--- Prompt ---
Copy each line of the listing below where the word "cores" turns up.

--- Information ---
■ ■ ■ ■

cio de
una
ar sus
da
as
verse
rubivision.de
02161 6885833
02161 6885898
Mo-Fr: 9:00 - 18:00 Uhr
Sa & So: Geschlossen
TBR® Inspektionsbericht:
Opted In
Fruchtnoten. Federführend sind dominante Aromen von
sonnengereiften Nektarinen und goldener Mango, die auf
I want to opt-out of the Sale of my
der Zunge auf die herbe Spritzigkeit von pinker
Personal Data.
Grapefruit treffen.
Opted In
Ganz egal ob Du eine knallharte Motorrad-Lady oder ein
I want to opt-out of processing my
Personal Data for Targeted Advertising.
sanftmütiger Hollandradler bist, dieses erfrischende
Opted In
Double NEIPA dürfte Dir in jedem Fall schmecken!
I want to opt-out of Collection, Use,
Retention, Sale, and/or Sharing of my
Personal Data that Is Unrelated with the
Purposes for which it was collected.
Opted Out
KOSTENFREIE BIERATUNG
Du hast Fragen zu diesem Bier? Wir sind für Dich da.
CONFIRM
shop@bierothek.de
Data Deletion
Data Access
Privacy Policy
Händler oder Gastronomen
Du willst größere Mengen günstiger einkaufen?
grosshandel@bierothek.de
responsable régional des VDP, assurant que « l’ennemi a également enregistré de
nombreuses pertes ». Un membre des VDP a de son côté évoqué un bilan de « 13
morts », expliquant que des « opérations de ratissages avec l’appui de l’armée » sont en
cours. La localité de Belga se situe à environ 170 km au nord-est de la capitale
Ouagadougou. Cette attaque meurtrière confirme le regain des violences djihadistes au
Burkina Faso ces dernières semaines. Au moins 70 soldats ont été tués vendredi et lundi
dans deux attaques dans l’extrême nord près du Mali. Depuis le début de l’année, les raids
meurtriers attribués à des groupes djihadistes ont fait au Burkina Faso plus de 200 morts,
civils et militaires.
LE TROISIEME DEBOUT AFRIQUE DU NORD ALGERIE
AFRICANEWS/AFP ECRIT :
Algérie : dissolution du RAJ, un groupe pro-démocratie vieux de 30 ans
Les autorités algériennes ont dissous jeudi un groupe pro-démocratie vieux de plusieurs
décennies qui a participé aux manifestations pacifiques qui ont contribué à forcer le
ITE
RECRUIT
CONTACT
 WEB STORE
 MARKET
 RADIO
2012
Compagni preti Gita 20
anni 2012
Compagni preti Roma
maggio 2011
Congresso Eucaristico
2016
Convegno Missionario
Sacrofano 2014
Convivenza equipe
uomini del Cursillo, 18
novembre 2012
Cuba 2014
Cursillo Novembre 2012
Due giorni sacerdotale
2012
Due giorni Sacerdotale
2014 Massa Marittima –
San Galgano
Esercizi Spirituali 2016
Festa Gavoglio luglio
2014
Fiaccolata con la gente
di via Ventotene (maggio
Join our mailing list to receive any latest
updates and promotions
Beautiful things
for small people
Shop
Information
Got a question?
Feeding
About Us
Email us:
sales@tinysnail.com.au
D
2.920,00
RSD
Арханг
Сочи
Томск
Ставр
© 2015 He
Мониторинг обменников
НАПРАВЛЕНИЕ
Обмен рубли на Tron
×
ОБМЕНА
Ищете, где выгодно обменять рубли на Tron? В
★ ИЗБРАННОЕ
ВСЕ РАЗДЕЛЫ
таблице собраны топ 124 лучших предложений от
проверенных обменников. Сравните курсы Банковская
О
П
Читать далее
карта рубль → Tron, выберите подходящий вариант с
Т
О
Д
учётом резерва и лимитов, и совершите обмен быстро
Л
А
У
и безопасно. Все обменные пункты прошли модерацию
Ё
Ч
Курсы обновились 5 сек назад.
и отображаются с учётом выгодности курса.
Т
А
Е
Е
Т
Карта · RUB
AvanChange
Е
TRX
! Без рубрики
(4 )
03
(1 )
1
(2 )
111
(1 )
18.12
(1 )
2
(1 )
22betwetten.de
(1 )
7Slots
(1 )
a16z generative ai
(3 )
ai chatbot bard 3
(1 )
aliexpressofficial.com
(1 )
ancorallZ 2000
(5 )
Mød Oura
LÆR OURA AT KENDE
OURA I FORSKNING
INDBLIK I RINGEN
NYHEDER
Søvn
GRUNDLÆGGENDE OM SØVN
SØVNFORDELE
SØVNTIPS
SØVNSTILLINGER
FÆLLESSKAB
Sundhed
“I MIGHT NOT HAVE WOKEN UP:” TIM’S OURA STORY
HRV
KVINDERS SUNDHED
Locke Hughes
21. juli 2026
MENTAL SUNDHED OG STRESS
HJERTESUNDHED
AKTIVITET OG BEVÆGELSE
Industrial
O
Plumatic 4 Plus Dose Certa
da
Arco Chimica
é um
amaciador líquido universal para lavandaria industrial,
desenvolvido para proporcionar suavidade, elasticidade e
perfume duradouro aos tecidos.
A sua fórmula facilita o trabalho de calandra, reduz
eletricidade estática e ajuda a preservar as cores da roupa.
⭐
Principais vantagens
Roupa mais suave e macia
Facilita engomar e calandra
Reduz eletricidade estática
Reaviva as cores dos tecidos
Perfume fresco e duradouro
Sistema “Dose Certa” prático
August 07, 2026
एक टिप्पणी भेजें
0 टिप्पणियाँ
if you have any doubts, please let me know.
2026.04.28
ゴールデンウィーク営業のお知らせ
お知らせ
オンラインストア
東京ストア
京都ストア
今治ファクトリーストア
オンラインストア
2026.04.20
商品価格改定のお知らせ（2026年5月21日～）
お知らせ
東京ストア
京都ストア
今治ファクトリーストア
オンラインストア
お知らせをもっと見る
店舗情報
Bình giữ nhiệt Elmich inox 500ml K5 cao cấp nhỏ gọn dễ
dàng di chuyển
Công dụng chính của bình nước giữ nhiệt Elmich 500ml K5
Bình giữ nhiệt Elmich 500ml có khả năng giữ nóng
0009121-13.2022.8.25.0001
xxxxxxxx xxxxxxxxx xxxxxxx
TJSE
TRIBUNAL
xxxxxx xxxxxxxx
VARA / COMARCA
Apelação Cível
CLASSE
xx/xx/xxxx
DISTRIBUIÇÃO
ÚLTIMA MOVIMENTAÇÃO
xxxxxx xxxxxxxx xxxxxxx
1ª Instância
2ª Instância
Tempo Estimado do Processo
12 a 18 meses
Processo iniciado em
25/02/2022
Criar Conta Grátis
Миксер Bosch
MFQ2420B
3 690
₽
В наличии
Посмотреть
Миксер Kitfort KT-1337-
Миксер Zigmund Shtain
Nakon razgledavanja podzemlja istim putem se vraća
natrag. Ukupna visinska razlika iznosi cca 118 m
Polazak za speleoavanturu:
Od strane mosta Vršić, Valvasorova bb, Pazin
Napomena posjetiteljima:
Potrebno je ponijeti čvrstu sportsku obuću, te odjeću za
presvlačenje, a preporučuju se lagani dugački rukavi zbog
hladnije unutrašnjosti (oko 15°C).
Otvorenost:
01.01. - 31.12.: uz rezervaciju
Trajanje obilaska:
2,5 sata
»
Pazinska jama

■ ■ ■ ■

--- Answer section ---
eletricidade estática e ajuda a preservar as cores da roupa.
Reaviva as cores dos tecidos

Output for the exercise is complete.